◆ Stated goal ◆
Write out the lines below word for word, starting at the very first line and ending at the line that contains "ചെയ്യാത്തവനായി", with both of those lines included.

◆ Records shown ◆
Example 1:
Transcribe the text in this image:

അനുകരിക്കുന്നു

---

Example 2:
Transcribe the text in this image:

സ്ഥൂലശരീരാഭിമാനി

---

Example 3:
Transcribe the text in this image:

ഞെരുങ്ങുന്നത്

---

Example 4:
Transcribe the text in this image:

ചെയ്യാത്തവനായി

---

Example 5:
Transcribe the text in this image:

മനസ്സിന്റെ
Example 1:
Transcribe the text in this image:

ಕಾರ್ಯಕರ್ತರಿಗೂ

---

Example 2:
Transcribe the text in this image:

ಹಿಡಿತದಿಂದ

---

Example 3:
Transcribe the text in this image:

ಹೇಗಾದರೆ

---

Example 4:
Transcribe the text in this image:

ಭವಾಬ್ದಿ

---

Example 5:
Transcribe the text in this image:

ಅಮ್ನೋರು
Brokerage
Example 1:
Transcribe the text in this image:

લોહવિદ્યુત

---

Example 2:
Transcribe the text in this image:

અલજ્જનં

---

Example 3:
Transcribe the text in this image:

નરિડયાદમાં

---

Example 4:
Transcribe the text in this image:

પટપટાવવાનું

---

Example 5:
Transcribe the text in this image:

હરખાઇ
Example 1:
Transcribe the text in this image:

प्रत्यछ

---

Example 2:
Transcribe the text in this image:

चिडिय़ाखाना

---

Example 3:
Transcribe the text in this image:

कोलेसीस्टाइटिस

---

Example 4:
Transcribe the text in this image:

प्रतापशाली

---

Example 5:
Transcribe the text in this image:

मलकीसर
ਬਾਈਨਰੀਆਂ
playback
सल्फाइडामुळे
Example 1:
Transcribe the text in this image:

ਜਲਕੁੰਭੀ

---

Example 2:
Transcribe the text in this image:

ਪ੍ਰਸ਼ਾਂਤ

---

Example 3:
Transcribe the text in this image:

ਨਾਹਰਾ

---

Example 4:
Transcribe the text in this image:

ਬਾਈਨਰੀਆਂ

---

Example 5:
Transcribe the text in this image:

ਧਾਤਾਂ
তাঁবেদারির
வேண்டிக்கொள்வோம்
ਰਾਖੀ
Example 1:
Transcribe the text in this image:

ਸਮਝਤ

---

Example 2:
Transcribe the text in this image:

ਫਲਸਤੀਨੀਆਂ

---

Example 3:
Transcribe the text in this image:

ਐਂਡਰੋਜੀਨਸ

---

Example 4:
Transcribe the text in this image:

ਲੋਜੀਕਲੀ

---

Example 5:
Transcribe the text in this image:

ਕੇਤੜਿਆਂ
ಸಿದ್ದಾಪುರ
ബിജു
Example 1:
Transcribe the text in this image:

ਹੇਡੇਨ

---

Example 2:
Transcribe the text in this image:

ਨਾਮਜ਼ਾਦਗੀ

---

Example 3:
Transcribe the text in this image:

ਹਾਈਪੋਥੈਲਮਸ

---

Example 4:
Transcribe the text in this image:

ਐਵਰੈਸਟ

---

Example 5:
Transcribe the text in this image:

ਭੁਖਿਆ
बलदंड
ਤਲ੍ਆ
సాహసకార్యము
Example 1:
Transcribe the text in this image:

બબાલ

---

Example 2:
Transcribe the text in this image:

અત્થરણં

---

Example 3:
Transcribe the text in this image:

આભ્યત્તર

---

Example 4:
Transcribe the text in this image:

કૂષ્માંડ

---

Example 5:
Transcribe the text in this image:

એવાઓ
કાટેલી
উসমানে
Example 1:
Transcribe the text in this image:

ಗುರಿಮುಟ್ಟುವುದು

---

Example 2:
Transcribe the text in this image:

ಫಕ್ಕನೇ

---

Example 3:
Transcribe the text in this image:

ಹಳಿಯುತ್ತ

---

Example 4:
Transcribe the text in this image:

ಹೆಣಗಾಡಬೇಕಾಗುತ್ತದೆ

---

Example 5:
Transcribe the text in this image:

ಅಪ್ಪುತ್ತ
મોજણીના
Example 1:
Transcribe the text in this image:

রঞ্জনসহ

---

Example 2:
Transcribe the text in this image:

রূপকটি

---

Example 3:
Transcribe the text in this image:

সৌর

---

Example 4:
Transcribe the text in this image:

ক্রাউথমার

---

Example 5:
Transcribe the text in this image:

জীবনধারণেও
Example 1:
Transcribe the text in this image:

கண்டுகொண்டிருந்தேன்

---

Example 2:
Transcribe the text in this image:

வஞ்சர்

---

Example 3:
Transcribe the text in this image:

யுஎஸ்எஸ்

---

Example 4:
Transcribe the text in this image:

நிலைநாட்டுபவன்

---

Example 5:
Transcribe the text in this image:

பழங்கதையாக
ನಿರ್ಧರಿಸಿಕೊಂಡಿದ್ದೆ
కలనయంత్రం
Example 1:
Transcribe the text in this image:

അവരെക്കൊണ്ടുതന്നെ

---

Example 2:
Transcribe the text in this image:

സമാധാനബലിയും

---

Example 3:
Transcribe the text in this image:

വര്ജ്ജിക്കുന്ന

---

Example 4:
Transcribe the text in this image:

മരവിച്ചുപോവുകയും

◆ Output of the exercise ◆
Example 1:
Transcribe the text in this image:

അനുകരിക്കുന്നു

---

Example 2:
Transcribe the text in this image:

സ്ഥൂലശരീരാഭിമാനി

---

Example 3:
Transcribe the text in this image:

ഞെരുങ്ങുന്നത്

---

Example 4:
Transcribe the text in this image:

ചെയ്യാത്തവനായി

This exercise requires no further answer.